Dispersal limitation as a driver of the assemblage and diversification of insular soil mesofauna
Dispersal is a key process shaping island biotas, being fundamental for colonization and consequential within islands for the geographic structuring of genetic variation within species, speciation, and intra-island diversification (Gillespie et al., 2012; Salces-Castellano et al., 2020; Warren et al., 2014). Integrating across the distances and frequencies over which active and passive dispersal processes contribute to species cohesion and speciation (Fig. 1) provides a predictive framework for evolutionary trajectories at the level of individual lineages (Gillespie et al., 2012). Competing models can be proposed for the likely shape of the dispersal kernel for the typically tiny and flightless component of mesofaunal soil species, with differing implications for their spatial patterns of diversity (Fig. 1) (Andújar et al., 2017). The first is a model of limited active but high passive dispersal potential, mediated by the small size of soil mesoarthropods, according to the ”everything is everywhere hypothesis” (Fenchel & Finlay, 2004; Finlay, 2002) which predicts large spatial distances for species cohesion. The second model is one of limited active and passive dispersal potential, and thus predicts a limited spatial scale for speciation (Andújar et al., 2017; Arribas, Andújar, Salces-Castellano, et al., 2021).
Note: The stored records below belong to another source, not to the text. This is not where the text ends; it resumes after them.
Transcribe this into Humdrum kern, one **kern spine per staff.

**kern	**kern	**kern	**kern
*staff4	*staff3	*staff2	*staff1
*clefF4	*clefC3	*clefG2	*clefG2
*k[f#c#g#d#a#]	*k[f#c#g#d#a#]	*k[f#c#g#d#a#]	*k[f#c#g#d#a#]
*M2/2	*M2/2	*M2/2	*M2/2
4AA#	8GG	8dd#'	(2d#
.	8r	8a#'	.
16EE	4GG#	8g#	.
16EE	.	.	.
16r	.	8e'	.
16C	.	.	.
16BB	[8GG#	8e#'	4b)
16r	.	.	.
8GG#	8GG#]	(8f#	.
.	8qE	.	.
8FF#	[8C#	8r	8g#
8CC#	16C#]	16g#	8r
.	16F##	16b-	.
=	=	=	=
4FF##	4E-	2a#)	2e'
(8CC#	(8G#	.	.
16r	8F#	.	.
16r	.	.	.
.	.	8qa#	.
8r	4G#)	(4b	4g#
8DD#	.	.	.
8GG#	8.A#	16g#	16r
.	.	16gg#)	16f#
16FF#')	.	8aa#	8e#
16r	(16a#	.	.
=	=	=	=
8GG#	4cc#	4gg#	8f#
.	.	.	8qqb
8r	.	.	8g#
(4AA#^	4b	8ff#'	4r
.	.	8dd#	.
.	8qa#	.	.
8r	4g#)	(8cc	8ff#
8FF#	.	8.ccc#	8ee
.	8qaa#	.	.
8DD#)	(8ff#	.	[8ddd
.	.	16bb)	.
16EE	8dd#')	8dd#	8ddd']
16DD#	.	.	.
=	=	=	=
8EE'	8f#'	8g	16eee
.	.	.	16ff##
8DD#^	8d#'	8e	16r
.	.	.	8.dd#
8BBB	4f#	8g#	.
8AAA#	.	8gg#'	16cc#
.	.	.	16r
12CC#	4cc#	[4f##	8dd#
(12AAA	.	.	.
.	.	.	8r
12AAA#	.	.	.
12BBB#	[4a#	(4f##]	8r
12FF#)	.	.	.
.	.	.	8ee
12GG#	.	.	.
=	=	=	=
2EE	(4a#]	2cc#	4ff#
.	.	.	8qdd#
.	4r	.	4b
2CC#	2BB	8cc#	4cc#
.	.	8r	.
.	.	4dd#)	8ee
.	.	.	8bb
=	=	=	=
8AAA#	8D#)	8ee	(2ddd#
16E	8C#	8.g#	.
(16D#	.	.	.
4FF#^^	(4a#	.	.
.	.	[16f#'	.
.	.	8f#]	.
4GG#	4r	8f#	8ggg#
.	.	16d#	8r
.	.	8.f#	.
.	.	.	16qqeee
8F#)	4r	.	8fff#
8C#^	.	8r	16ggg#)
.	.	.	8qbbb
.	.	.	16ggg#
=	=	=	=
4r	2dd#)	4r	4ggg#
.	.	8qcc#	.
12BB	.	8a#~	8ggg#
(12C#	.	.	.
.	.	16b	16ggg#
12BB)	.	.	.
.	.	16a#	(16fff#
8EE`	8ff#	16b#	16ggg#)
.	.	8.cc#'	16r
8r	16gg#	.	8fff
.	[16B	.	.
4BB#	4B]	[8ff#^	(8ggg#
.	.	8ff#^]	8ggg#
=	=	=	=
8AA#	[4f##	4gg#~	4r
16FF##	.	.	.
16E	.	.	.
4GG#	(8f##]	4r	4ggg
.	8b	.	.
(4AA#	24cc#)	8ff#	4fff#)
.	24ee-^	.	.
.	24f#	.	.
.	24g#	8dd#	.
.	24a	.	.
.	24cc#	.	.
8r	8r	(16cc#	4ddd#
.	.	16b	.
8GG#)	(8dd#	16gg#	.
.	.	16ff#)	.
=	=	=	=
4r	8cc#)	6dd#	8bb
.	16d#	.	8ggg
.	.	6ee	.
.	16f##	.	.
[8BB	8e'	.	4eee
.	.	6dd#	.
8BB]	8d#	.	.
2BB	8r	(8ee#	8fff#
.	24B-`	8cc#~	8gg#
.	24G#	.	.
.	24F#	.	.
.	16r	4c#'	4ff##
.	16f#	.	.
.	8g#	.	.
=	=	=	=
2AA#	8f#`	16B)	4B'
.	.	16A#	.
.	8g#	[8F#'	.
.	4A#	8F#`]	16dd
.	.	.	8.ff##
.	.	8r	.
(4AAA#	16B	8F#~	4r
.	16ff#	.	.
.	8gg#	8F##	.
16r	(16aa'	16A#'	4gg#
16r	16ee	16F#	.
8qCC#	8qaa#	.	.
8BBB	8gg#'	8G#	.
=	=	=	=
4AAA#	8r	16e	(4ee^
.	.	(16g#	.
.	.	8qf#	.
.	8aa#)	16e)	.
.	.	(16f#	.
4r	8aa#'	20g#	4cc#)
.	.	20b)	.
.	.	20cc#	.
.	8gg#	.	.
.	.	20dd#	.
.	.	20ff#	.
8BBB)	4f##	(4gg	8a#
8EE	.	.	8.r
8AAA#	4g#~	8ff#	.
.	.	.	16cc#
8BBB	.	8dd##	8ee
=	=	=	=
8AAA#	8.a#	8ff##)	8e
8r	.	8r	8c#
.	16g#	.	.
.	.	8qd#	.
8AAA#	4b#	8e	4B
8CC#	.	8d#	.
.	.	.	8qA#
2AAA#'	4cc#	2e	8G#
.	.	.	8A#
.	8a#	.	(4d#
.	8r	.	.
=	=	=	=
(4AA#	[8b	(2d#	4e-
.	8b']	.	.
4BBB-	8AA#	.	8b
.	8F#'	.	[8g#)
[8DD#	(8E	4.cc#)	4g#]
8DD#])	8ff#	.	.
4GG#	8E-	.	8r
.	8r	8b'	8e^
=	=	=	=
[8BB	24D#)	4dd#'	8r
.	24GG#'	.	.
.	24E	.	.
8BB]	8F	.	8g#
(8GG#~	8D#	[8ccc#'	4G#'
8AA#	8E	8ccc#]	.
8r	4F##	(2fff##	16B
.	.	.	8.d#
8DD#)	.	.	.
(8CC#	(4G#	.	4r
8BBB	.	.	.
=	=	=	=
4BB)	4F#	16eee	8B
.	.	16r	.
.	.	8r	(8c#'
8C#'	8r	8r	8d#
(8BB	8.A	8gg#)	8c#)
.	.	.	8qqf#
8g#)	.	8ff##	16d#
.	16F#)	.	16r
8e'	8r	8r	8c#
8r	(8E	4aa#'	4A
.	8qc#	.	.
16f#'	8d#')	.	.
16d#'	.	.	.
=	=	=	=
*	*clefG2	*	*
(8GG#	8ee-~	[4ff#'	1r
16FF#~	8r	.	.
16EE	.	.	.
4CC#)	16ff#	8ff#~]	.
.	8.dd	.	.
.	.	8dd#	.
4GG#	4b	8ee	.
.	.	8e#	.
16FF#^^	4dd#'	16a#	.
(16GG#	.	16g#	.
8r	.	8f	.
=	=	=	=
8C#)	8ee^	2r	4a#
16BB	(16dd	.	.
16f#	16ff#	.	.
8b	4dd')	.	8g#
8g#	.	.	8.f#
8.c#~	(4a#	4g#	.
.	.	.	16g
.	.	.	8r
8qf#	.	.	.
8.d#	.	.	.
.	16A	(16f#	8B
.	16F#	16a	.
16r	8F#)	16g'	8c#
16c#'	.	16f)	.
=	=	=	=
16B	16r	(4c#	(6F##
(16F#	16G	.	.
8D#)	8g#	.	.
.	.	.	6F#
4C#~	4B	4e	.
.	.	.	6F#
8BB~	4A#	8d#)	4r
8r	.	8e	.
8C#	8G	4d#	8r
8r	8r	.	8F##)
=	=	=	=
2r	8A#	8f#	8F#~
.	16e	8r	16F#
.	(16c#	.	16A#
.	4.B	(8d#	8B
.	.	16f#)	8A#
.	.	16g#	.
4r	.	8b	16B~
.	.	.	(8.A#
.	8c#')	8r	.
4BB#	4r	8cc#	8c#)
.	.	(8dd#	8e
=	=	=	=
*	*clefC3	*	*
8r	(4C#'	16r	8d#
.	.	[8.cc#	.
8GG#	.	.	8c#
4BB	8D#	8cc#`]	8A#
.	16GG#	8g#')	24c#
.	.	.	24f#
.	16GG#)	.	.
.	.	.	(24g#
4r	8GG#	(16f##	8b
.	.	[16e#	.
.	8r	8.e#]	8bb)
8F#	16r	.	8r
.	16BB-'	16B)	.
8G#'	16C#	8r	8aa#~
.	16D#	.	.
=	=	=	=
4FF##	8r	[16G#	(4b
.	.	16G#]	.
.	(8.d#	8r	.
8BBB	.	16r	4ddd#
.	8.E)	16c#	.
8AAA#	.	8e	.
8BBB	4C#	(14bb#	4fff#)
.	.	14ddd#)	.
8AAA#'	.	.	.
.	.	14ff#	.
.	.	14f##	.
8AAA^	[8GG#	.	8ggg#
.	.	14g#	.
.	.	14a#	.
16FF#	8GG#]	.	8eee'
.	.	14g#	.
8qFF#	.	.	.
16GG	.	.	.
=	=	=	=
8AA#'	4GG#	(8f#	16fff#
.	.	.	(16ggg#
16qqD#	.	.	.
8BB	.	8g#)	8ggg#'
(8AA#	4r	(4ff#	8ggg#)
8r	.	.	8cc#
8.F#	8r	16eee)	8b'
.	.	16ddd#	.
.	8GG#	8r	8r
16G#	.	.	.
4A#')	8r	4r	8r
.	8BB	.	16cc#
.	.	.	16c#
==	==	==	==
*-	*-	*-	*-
Analyses of mesofauna from continental soils have led to contrasting inferences for how dispersal shapes their community assembly and diversification. Strong dispersal constraints have rarely been recognised for soil mesofauna, and long-distance dispersal has been considered to characterise soil mesofauna, largely mediated by passive dispersal by air, water or in marine plankton (Decaëns, 2010; Thakur et al., 2019; Wardle, 2002). In contrast, molecular studies of soil mesofaunal lineages and communities frequently reveal dispersal limitation, associated with both diversification and community turnover across limited spatial scales (Andújar et al., 2017; Arribas et al., 2021; Francesco Cicconardi, Fanciulli, & Emerson, 2013; Collins et al., 2019). The BIOTA inventory for the island of Tenerife reveals that 236 of 297 recorded species of Acari (79%) , 62 of 88 Collembola (70%), and 699 of 1360 Coleoptera (51%), are considered to be non-endemic, having populations outside of the Canary Islands. These data are more consistent with a model of high dispersal potential for soil mesofauna. However, our metabarcode data provide greater support for a model where dispersal is limited, where island populations are evolutionarily independent entities, within which futher diversification can occur.
Following island colonisation and establishment, dispersal limitation may favour subsequent intra-island genetic differentiation, the extent of which will be mediated by species traits (e.g. niche, species-specific dispersal ability), and the selective landscape (e.g. spatial variation in biotic and abiotic conditions). Under this model, spatially structured lineages and communities are expected to emerge, and there are clear signatures for this within our data. Within each of the studied habitats, for haplotype, species, and supraespecific levels of variation, community similarity is a function of geographic distance (Fig. 2C and 3). This self-similarity of distance decay at haplotype and species level (Fig. 3B) is consistent with a role for dispersal limitation driving community assembly (Baselga et al., 2015; Gómez-Rodríguez & Baselga, 2018). The influence of dispersal constraints within the soil matrix appears to act at short spatial distances, and the evident high turnover with physical distance suggests that our sampled communities within each habitat are not from a single panmictic metacommunity. At the lineage level, our results reveal multiple signals of dispersal limitation constraining diversification. Many of the soil mesofaunal OTUs recovered from our wocDNA metabarcode data are not recorded (at least molecularly) outside the island (Fig. 4; Table S7), have restricted distributions within the island, and present spatially structured genetic variation (Fig. 6). Additionally, among the 533 15% lineages recovered, 122 comprises two or more OTUs. If we assume each 15% lineage represents a single colonization event into Tenerife, 49.2% of all OTUs may be derived from intra-island divergence events. Thirty-nine OTUs show a significant correlation between genetic and spatial distances, 34 of these comprising two or more OTUs, further supporting in situ spatial structuring and diversification within lineages (Fig. 4 and 6).